**ACTIVIDAD 1**: Según el artículo sobre Reagan y Wojtyla, ¿con qué fin quiso Reagan entablar contacto con el papa poco después de su investidura? Responde en una o dos oraciones.
**ACTIVIDAD 2**: Retoma, por favor, el artículo sobre Reagan y Wojtyla justo después de su última oración y continúalo con un párrafo más.

**FRAGMENTO DE TEXTO**:
Reagan, Wojtyla y la "santa alianza"
(Parte II)
Por: Guillermo Sánchez Vicente y Juan Fernando
Sánchez Peñas*
Segunda y última entrega que desnuda los antecedentes de la connivencia del
papa Juan Pablo II, frente los avances belicistas y abusos las fuerzas de
ocupación bajo la orden del presidente norteamericano, George W. Bush. La
crisis del neoliberalismo. El resurgimiento de las 'guerras de baja
intensidad' y la puesta en marcha del 'complejo militar industrial', como
punta de lanza del codiciado control ideológico y político planetario.
Primera parte de la nota
Polonia
En 1980, unos meses antes de que Reagan iniciara su mandato, comenzó en
Polonia la huelga de trabajadores del puerto de Gdansk, liderada por Lech
Walesa y su sindicato Solidaridad. El papa polaco recientemente elegido apoyó
decididamente este primer movimiento democratizador de la Europa soviética.
Cuando Reagan asumió la presidencia en enero de 1981 ya se habían producido
los primeros contactos estratégicos entre el gobierno de Estados Unidos y Juan
Pablo II, a través de Zbigniew Brzezinski, asesor de seguridad nacional del
presidente Carter (con quien ya se había entrevistado Wojtyla en junio de
1980) y polaco de origen. La administración Reagan mantuvo a Brzezinski como
asesor para Polonia, lo cual implicaba un trato directo con el papa (Su
Santidad, pp. 271-274).
A los pocos días de su investidura, el 30 de enero de 1981, en una reunión con
su equipo de seguridad nacional, Reagan mostró entusiasmo por entablar
contacto con el papa a fin de apoyar a Solidaridad en Polonia. Se estableció
una red de apoyo económico a través de la CIA, los sindicatos estadounidenses
y las iglesias católicas polaco-norteamericanas. Radio Europa Libre, La Voz de
América y Radio Vaticana emitían programas que preparaban a la población de
Europa oriental para la oposición al régimen. En los años siguientes toneladas
de equipos de edición y fotocopiado fueron introducidos de contrabando en el
país.

**DATOS PROPORCIONADOS**:
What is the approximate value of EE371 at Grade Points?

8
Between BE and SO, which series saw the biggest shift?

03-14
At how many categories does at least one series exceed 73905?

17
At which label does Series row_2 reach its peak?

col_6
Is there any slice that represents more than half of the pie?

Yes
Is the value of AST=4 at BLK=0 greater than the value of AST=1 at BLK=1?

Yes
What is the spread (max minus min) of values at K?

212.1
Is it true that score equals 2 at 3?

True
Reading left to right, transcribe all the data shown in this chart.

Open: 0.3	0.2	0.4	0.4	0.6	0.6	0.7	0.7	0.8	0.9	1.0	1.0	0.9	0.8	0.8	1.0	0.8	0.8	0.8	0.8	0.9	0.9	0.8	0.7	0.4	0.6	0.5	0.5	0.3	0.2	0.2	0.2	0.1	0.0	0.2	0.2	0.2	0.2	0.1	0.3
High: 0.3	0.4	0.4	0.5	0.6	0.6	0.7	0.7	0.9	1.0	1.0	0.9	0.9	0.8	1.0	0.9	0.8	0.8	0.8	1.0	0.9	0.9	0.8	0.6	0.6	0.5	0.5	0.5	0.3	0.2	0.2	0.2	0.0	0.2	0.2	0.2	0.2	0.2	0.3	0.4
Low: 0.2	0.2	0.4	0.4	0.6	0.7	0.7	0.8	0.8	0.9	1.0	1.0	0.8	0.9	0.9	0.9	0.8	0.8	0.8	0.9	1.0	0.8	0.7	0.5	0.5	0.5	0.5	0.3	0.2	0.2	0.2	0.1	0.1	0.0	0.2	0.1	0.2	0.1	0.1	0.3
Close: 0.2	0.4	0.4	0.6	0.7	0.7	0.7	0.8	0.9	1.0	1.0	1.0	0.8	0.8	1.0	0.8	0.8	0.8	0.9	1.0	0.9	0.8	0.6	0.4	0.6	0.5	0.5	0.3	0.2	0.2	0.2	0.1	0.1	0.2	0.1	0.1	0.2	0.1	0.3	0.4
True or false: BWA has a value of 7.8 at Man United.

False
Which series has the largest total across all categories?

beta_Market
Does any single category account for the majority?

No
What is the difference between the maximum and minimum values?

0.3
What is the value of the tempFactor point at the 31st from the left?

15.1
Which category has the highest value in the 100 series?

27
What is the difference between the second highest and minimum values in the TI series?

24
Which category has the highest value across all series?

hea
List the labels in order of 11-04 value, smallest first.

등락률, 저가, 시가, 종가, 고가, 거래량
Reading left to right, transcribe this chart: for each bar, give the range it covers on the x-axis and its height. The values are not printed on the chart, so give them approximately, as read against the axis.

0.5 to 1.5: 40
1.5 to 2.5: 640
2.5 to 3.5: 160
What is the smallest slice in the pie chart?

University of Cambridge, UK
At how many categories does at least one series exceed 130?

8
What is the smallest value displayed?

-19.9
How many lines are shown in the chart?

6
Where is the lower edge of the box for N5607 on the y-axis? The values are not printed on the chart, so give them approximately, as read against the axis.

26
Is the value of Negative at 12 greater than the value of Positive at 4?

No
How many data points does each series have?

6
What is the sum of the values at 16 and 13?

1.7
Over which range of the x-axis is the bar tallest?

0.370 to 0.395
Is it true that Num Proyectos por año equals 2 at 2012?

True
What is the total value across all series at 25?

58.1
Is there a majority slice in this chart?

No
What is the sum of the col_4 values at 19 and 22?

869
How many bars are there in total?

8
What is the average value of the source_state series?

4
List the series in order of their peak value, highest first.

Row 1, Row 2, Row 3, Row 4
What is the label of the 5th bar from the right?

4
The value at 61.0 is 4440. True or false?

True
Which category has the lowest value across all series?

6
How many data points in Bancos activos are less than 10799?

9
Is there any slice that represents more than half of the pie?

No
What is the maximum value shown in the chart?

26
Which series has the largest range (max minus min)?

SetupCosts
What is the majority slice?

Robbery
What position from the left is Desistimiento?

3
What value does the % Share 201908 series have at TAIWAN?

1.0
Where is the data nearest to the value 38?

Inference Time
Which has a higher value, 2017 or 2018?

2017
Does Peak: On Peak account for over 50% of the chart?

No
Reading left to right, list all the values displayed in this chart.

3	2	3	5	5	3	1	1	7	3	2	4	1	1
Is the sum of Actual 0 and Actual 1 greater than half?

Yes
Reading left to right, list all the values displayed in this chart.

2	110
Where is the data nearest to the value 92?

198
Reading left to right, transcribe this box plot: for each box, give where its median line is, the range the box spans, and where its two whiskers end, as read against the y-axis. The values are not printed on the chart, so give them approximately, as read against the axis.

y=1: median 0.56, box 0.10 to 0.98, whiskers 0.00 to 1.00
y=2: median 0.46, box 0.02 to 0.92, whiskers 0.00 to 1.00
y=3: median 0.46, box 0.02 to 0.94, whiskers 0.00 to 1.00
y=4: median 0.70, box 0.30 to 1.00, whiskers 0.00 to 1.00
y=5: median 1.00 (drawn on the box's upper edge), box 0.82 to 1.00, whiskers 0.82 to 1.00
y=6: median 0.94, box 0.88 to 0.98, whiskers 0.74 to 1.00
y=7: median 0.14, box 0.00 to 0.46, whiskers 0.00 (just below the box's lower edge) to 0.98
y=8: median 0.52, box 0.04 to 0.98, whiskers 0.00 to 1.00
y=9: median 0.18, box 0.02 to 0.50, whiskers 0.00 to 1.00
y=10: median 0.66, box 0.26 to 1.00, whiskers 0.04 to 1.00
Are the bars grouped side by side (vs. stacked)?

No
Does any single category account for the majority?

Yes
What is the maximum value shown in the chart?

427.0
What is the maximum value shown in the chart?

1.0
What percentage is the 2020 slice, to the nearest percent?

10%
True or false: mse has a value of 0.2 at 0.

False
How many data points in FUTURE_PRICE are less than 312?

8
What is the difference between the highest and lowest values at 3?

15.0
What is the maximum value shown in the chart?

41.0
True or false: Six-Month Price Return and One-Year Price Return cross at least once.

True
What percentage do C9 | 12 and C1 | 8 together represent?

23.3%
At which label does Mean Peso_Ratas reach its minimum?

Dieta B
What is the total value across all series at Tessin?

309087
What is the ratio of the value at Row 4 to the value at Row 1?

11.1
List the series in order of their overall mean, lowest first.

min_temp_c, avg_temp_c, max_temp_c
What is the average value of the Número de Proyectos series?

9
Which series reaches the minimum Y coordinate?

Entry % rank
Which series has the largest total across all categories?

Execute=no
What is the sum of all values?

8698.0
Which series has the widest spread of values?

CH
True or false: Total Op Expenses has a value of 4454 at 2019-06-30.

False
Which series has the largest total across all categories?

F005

**RESPUESTA ESPERADA 1**: Reagan quiso entablar contacto con el papa a fin de apoyar a Solidaridad en Polonia. Mostró ese entusiasmo el 30 de enero de 1981, en una reunión con su equipo de seguridad nacional.

**RESPUESTA ESPERADA 2**:
Reagan esperaba ansioso los informes del papa que Walters y Casey traían de
sus visitas al Vaticano. A cambio, el papa recibía información procedente de
agentes secretos y satélites de la CIA. Los asuntos tratados, según los cables
confidenciales enviados a las autoridades estadounidenses tras cada visita,
eran múltiples: Polonia, América central, el terrorismo, el Chile de Pinochet,
China, la teología de la liberación, la salud de Brezhnev, el conflicto
palestino-israelí, la carrera armamentística, África, la política exterior del
gobierno francés... El asesor Richard Allen afirmó: 'Una de las cosas que se
aprenden sobre la Iglesia católica es que está organizada para recoger
información de los fieles [...]. Una agencia de información debería estar
organizada como el Vaticano'. Él mismo calificó esta relación Reagan-Wojtyla
como 'una de las más grandes alianzas secretas de todos los tiempos' (Su
Santidad, p. 284).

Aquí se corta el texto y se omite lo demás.